By Mary Catherine O'Connor
May 2, 2006—
The Center for Democracy and Technology (CDT), a nonprofit public-interest group based in Washington D.C., announced yesterday at
RFID Journal LIVE! a set of best practices to protect consumers' personal information collected by companies using
RFID technology. The group created these best practices as a guideline for the responsible use of the technology and the data collection it enables.
To determine the best practices, the CDT created a working group comprised of representatives from software and hardware vendors that sell RFID technology and organizations that use the technology, as well as industry and consumer-rights advocacy groups. Among the organizations represented were
The American Library Association,
Cisco Systems,
Eli Lilly and Co.,
IBM,
Microsoft, the
National Consumers League,
Procter & Gamble (P&G),
VeriSign and
Visa USA.
At least two of the working group's members declined to endorse the report describing the best-practices document. The consumer-privacy organization
Electronic Frontier Foundation (EFF) felt the document failed to make the guidelines strict enough to mandate how personal information should be used.
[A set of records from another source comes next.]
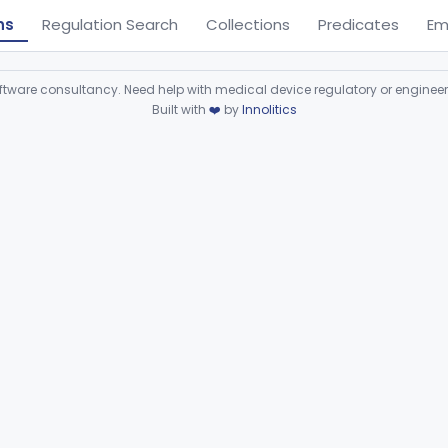
ns
Regulation Search
Collections
Predicates
Em
ware consultancy. Need help with medical device regulatory or enginee
Built with
❤️
by
Innolitics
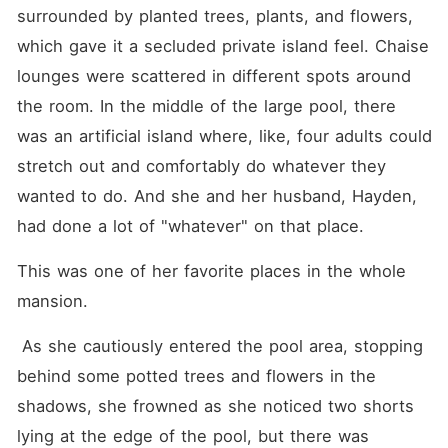
and political drama and
surrounded by planted trees, plants, and flowers, 
conspiracies.
which gave it a secluded private island feel. Chaise 
lounges were scattered in different spots around 
the room. In the middle of the large pool, there 
was an artificial island where, like, four adults could 
stretch out and comfortably do whatever they 
wanted to do. And she and her husband, Hayden, 
had done a lot of "whatever" on that place.
This was one of her favorite places in the whole 
mansion.
 As she cautiously entered the pool area, stopping 
behind some potted trees and flowers in the 
shadows, she frowned as she noticed two shorts 
lying at the edge of the pool, but there was 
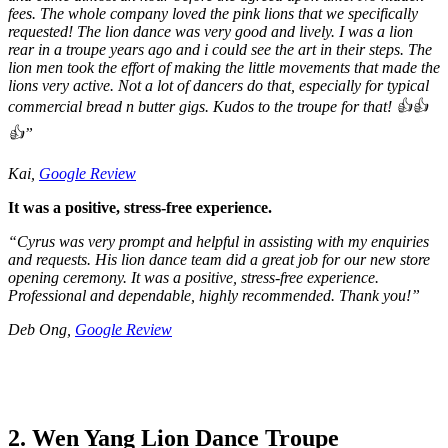
fees. The whole company loved the pink lions that we specifically
requested! The lion dance was very good and lively. I was a lion
rear in a troupe years ago and i could see the art in their steps. The
lion men took the effort of making the little movements that made the
lions very active. Not a lot of dancers do that, especially for typical
commercial bread n butter gigs. Kudos to the troupe for that! 👍👍
👍”
Kai,
Google Review
It was a positive, stress-free experience.
“Cyrus was very prompt and helpful in assisting with my enquiries
and requests. His lion dance team did a great job for our new store
opening ceremony. It was a positive, stress-free experience.
Professional and dependable, highly recommended. Thank you!”
Deb Ong,
Google Review
2. Wen Yang Lion Dance Troupe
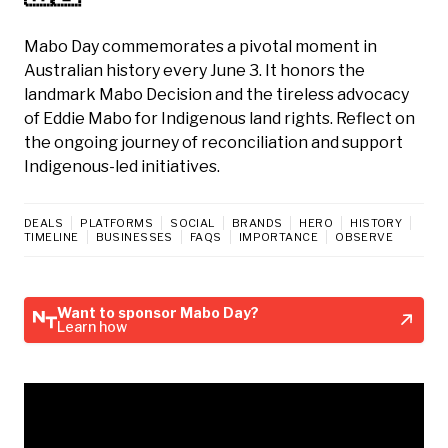
Mabo Day commemorates a pivotal moment in
Australian history every June 3. It honors the
landmark Mabo Decision and the tireless advocacy
of Eddie Mabo for Indigenous land rights. Reflect on
the ongoing journey of reconciliation and support
Indigenous-led initiatives.
DEALS
PLATFORMS
SOCIAL
BRANDS
HERO
HISTORY
TIMELINE
BUSINESSES
FAQS
IMPORTANCE
OBSERVE
Want to sponsor Mabo Day?
Learn how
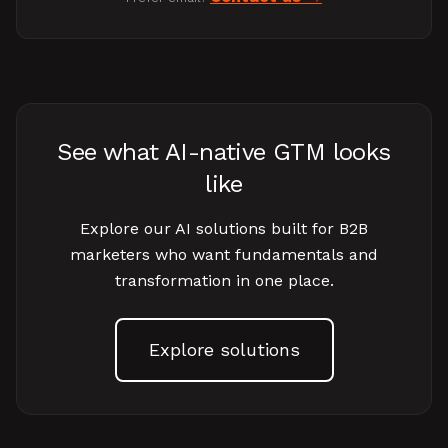
See what AI-native GTM looks
like
Explore our AI solutions built for B2B
marketers who want fundamentals and
transformation in one place.
Explore solutions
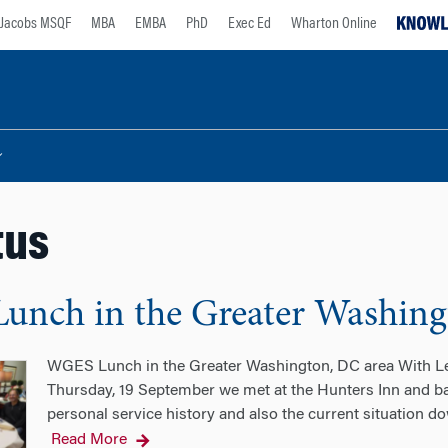
Jacobs MSQF
MBA
EMBA
PhD
Exec Ed
Wharton Online
tus
nch in the Greater Washing
WGES Lunch in the Greater Washington, DC area With
Thursday, 19 September we met at the Hunters Inn and b
personal service history and also the current situation 
Read More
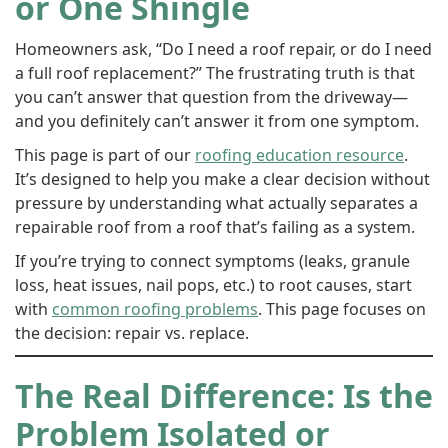
or One Shingle
Homeowners ask, “Do I need a roof repair, or do I need
a full roof replacement?” The frustrating truth is that
you can’t answer that question from the driveway—
and you definitely can’t answer it from one symptom.
This page is part of our
roofing education resource
.
It’s designed to help you make a clear decision without
pressure by understanding what actually separates a
repairable roof from a roof that’s failing as a system.
If you’re trying to connect symptoms (leaks, granule
loss, heat issues, nail pops, etc.) to root causes, start
with
common roofing problems
. This page focuses on
the decision: repair vs. replace.
The Real Difference: Is the
Problem Isolated or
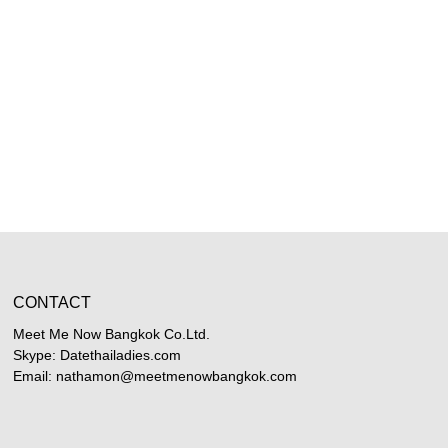
CONTACT
Meet Me Now Bangkok Co.Ltd.
Skype: Datethailadies.com
Email: nathamon@meetmenowbangkok.com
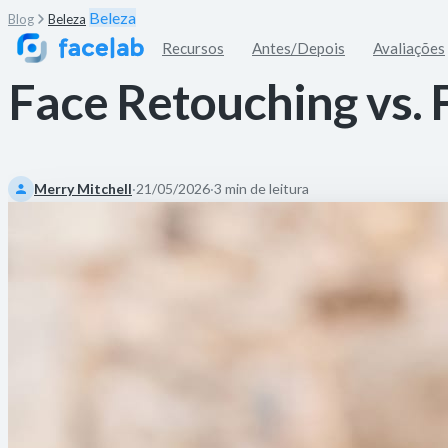
Beleza
Blog
Beleza
Recursos
Antes/Depois
Avaliações
Face Retouching vs. 
Merry Mitchell
·
21/05/2026
·
3 min de leitura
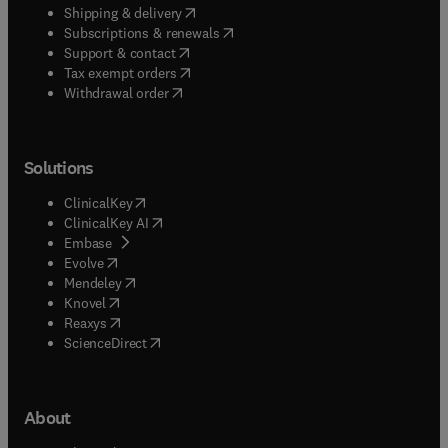
(
opens in new tab/window
)
Shipping & delivery
(
opens in new tab/window
)
Subscriptions & renewals
(
opens in new tab/window
)
Support & contact
(
opens in new tab/window
)
Tax exempt orders
Withdrawal order
Solutions
(
opens in new tab/window
)
ClinicalKey
(
opens in new tab/window
)
ClinicalKey AI
(
opens in new tab/window
)
Embase
(
opens in new tab/window
)
Evolve
(
opens in new tab/window
)
Mendeley
(
opens in new tab/window
)
Knovel
(
opens in new tab/window
)
Reaxys
(
opens in new tab/window
)
ScienceDirect
About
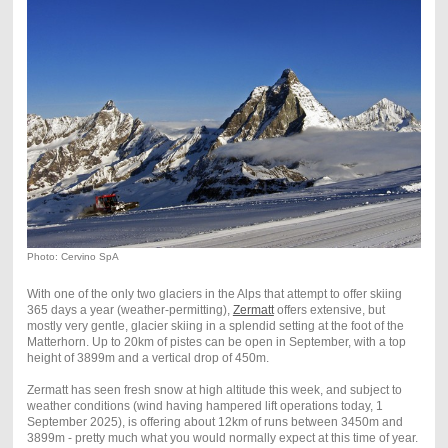
Photo: Cervino SpA
With one of the only two glaciers in the Alps that attempt to offer skiing
365 days a year (weather-permitting),
Zermatt
offers extensive, but
mostly very gentle, glacier skiing in a splendid setting at the foot of the
Matterhorn. Up to 20km of pistes can be open in September, with a top
height of 3899m and a vertical drop of 450m.
Zermatt has seen fresh snow at high altitude this week, and subject to
weather conditions (wind having hampered lift operations today, 1
September 2025), is offering about 12km of runs between 3450m and
3899m - pretty much what you would normally expect at this time of year.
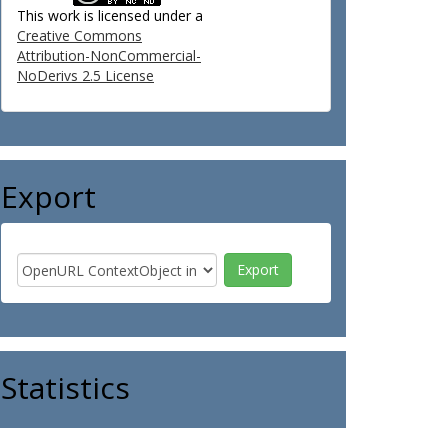
This work is licensed under a
Creative Commons
Attribution-NonCommercial-
NoDerivs 2.5 License
Export
Statistics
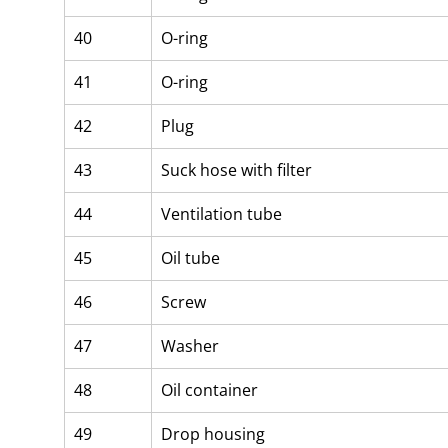
40
O-ring
41
O-ring
42
Plug
43
Suck hose with filter
44
Ventilation tube
45
Oil tube
46
Screw
47
Washer
48
Oil container
49
Drop housing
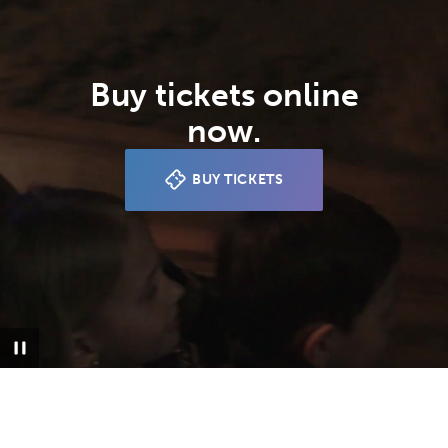
Buy tickets online
now.
BUY TICKETS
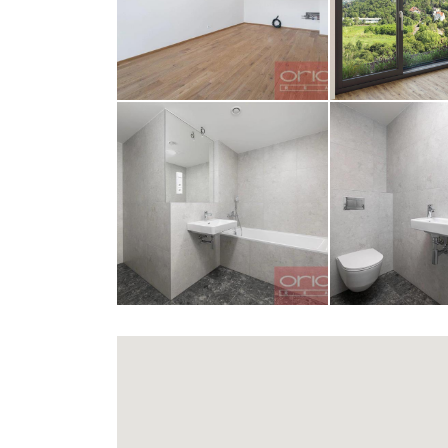
opiš kód 
SEND MESS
The
National Retail Federation (NRF) also did not endorse the document.
The working group spent a year developing the best-practices document, available on the
CDT Web site. In acknowledging the refusal of some members to endorse it, however, Paula Bruening, staff counsel for the CDT, explained that the group considered the report an interim document only. "RFID is a technology that is evolving quickly," she said. "We're seeing new applications all the time. This [best-practices report] is a living document, something we'll come back to after it's been in the marketplace and we've gotten some feedback on it."
Elliot Maxwell, an RFID consultant and fellow with the communications program at
The Johns Hopkins University, also worked on the report. Maxwell noted that, "RFID is like the Internet, in that it is limited only by the imagination of people who deploy it." Consumers should have an increased ability to control information about themselves, he said, but one should also recognize that the technology has the power to increase efficiencies and provide benefits.
The primary goal of the best practices recommendations is to provide guidance on how personal identifiable information should be collected, what choices the consumers should have in providing this information and how the companies should use the data.